By Kathryn Muscat. Photo by JJ van Rooyen.

I still remember what it used to feel like going to hardcore shows at the age of 16. Nervous, excited, anticipating the night ahead. We knew Tim (with a newly acquired driver’s licence) would play something good to stoke us up on the drive there. Knew we’d all drive home in the dark: the long drive home on the N2, then so unfamiliar, now such a well travelled road.

Remembering earplugs, making sure we looked ok (scuff your new converse, style your hair, same old band shirt: check), a bottle of water, something interesting to eat, to share, debates about what cd we’d buy with our monthly pocket money. Wondering where we were going half the time. Finding ourselves in school halls (dust and chalk), or at Boogaloos skateparks, or churches in suburbs we’d never been in before. Nothing looks the same now. The light of day spoils everything.

The smell of young teenage excitement, like sweat but sweeter. Later in the night we’d be salty and sticky, our faces aglow. But before we all spent ourselves we’d find our places, seeing old familiar faces: the same kids every time. Stacking our bags behind the merch table, or in a collective heap on the floor. It took time to form our pack. We weren’t just going to let anyone in. We never went alone. And we knew the people to know. Sitting behind the merch table selling pins and cds and shirts with Jen, standing in the front with arms folded, nodding our heads and smiling at opportune moments, screaming lyrics in mics passed to us because the bands knew who we were.
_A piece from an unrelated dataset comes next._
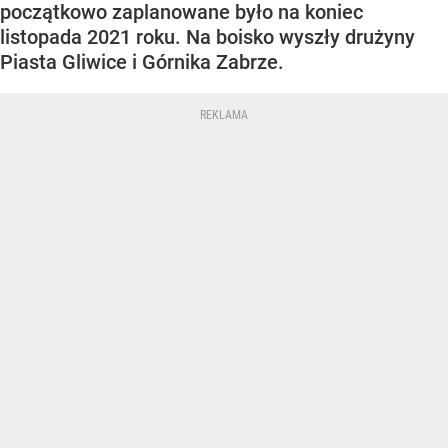
początkowo zaplanowane było na koniec
listopada 2021 roku. Na boisko wyszły drużyny
Piasta Gliwice i Górnika Zabrze.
We were a kind of family. Some of us still are. Some of us got lost. Some of us left. But then we were inseparable. We knew each other’s parents and homes. We had each other’s backs in the pit. We spent the best nights of our lives together; nights at a time in our lives when anything was possible, when nothing was beyond us. When every night out meant time with people we respected, listening to music we adored with all our hearts.
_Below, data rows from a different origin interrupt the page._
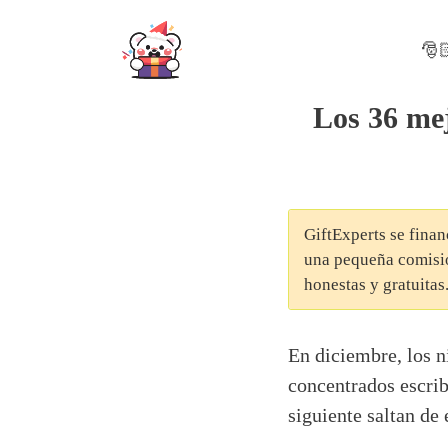
Skip
to
🎅
content
Los 36 mej
GiftExperts se finan
una pequeña comisió
honestas y gratuitas
En diciembre, los 
concentrados escrib
siguiente saltan de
You see, it’s not just music, It’s a way of life. Like no other genre i’ve known. We built it together, and watched it fall as we all stepped away to get married, or get jobs, or seek greener pastures. I don’t want to lose it or ever give up on it. Times may have changed and people with it, but I don’t ever want to forget.

Call me lame. Say I should have grown up a long time ago and that I should know better. The fact is, hardcore will always be in my heart.